CONSIGNE =>
Prolongez l’entretien sur l’oralité au concours d’agrégation de droit à partir de sa dernière phrase, dans le même ton.

EXTRAIT DU DOCUMENT =>
⁂

L’oralité dans le concours d’agrégation

Les professeurs exposent, expliquent, dissertent, interrogent, parlent et finalement éveillent nos esprits dans les amphis bondés de la rentrée. Charlotte Dubois et Thomas Genicon, professeurs à l’Université Paris – Panthéon-Assas, codirecteurs de la Conférence d’agrégation de cette Université pour la préparation au concours national d'agrégation de droit privé et de sciences criminelles 2025, ont bien voulu répondre à nos questions sur l’importance de l’oralité dans le parcours extrêmement exigeant du Professeur de droit.

Comment passer de l’écriture solitaire d’une thèse vers le concours national de l’agrégation ?

Il est vrai que toutes les épreuves du Concours d’agrégation sont exclusivement orales, ce qui marque une rupture par rapport au travail de thèse. Cela appelle donc un effort d’adaptation de la part du candidat qui, dans ce dernier travail, a pris l’habitude d’une réflexion silencieuse et d’un approfondissement au long cours, sans réelle contrainte de temps ni d’échéance à court terme. Avec l’agrégation, tout change : d’une part, les temps de préparation et d’épreuve sont brefs et scrupuleusement chronométrés ; d’autre part, il s’agit à présent de défendre immédiatement sa pensée à haute voix (à commencer par sa thèse et ses articles) de façon synthétique et frappante à l’oreille. « Instruire, plaire, émouvoir » : sortant de la chrysalide (plus ou moins) confortable du thésard, le candidat à l’agrégation doit à présent déférer à la fameuse injonction de la rhétorique et, pour ainsi dire, déployer tous les talents d’un professeur captivant pour son auditoire. Au demeurant, il n’y a rien de fortuit dans ce passage de la thèse au concours ; c’est là l’exact reflet de la vie du professeur d’Université : des temps alternés d’étude solitaire, d’approfondissement « en chambre » de la pensée, d’écriture, d’abord, et, ensuite, de discours « publics » et d’exposés oraux serrés dont le cours d’amphithéâtre et la communication en colloque sont les manifestations les plus évidentes. C’est dans cette dialectique entre analyse intellectuelle en son for intérieur et synthèse orale en public que l’universitaire doit s’accomplir ; la thèse puis le concours l’y préparent.

⁂

DONNÉES FOURNIES =>
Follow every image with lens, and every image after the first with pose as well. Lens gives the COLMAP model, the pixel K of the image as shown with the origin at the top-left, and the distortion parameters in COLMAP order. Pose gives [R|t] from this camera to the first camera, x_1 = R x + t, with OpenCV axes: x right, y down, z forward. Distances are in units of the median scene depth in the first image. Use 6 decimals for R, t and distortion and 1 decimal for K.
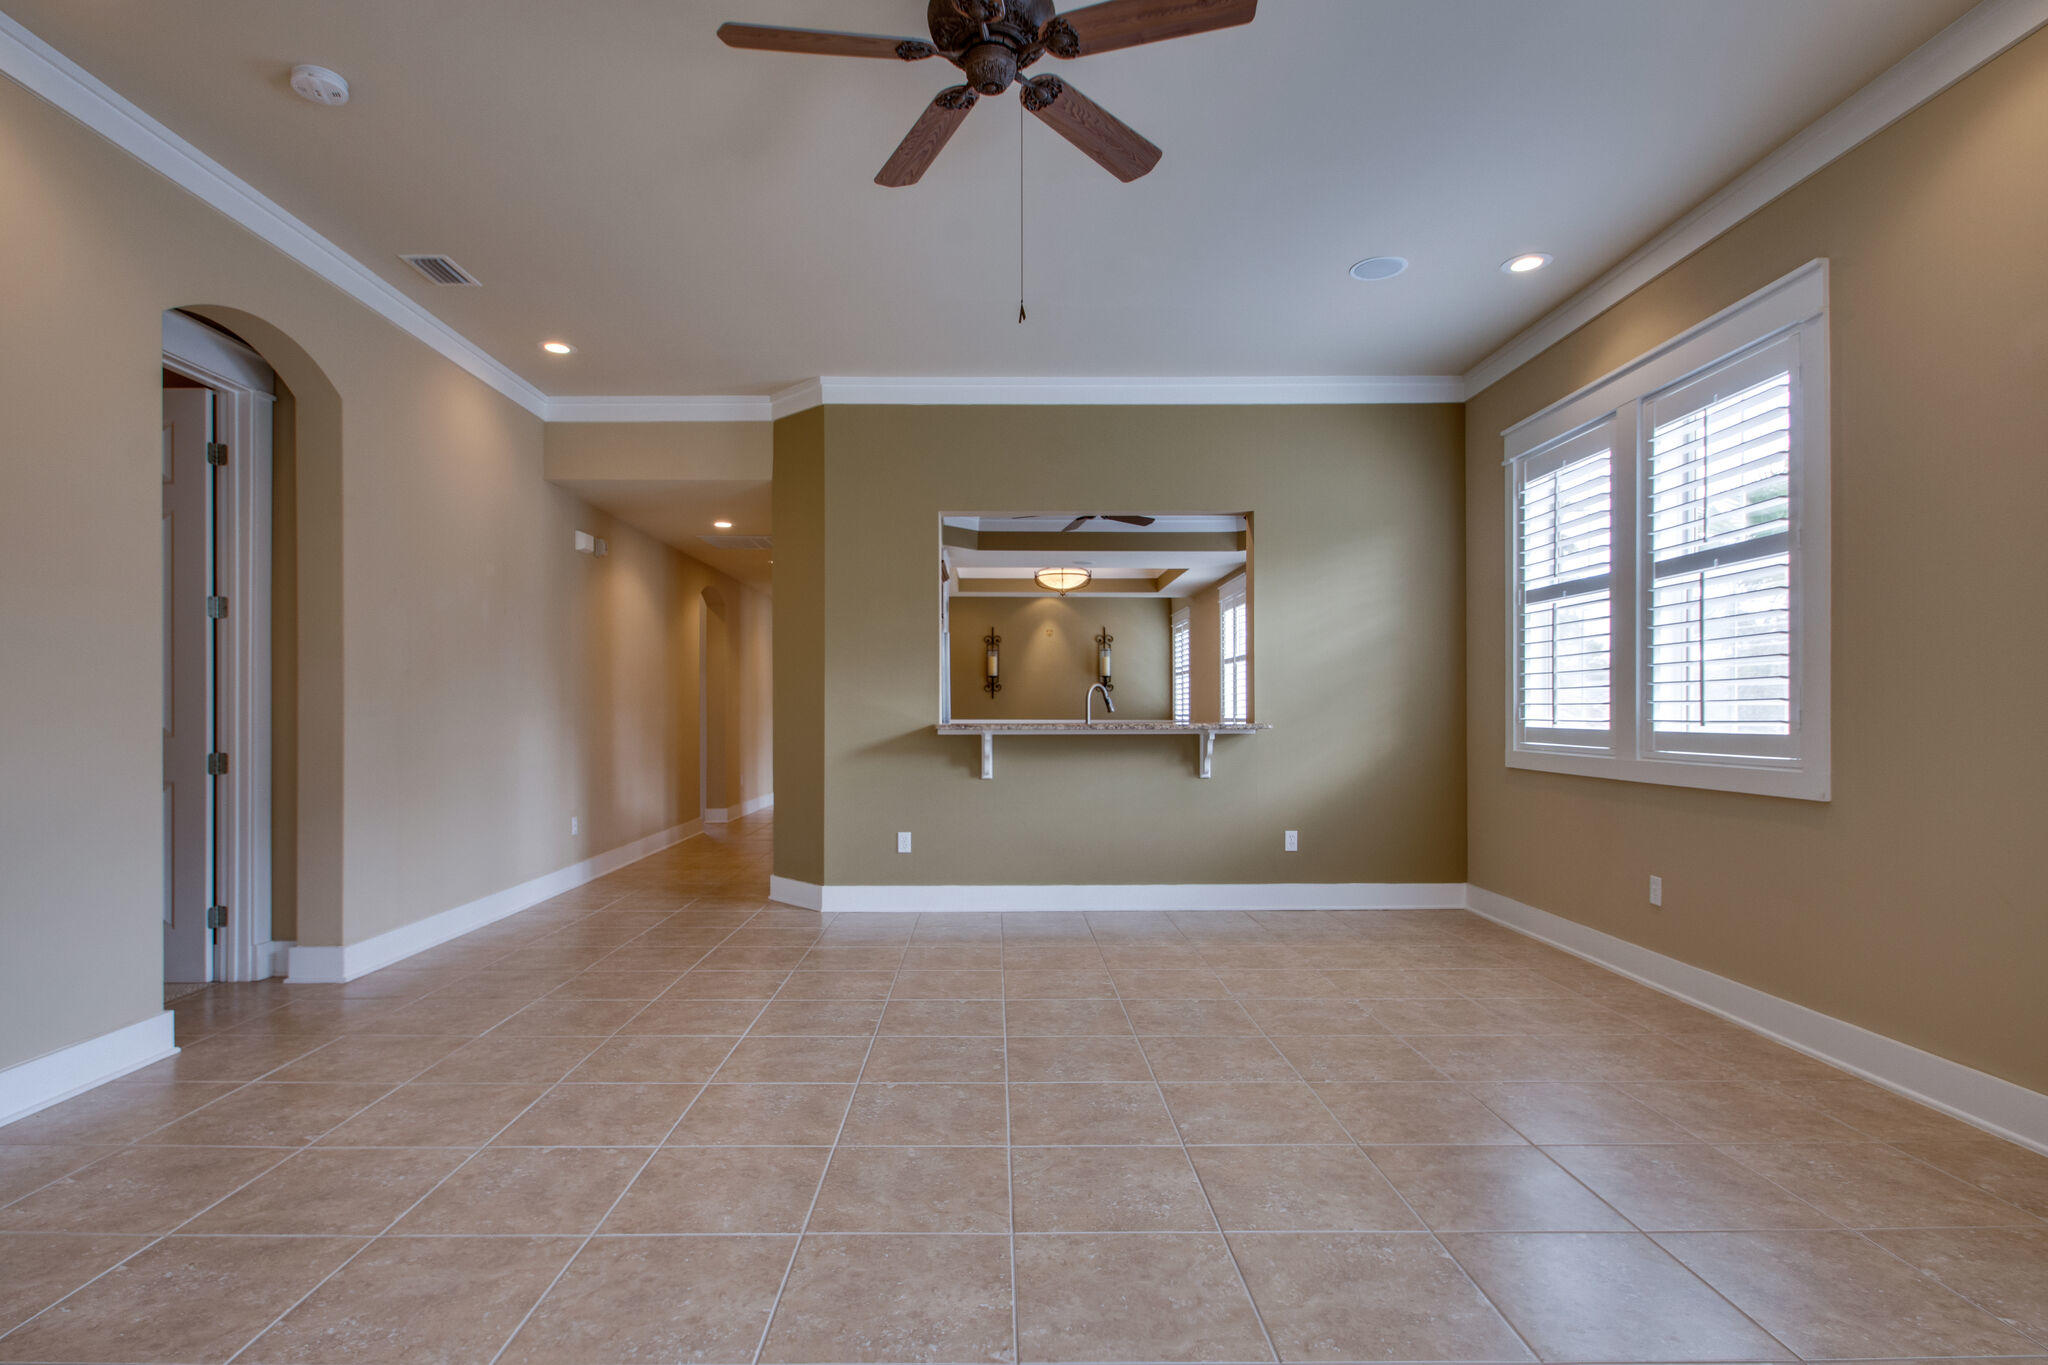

⁂

RÉPONSE =>
Cela étant dit, à l’approche du concours, le candidat n’est pas pris au dépourvu ; d’une part, durant ses années de thèse, il a généralement eu l’occasion de s’exercer à la « leçon » au moyen des travaux dirigés et, d’autre part, les concours de recrutement à la maîtrise de conférences (le fameux « Tour de France ») et, a fortiori, pour les plus chanceux, l’occupation d’un tel poste, lui ont déjà donné l’occasion de se familiariser avec les exigences orales — et même oratoires — de l’agrégation. Exigences qui ne sont rien d’autres, il faut rappeler, que celles attendues communément d’un bon professeur : le bon professeur est celui qui, avec talent… professe ! Car, serait-on entouré des meilleurs manuels du monde, demeurera toujours le mystère de cette alchimie qui veut que le savoir se transmette d’abord et avant tout par le verbe. Le concours d’agrégation est pensé et entièrement bâti pour répondre à cette vérité indépassable.

Quelles sont les épreuves orales du concours ?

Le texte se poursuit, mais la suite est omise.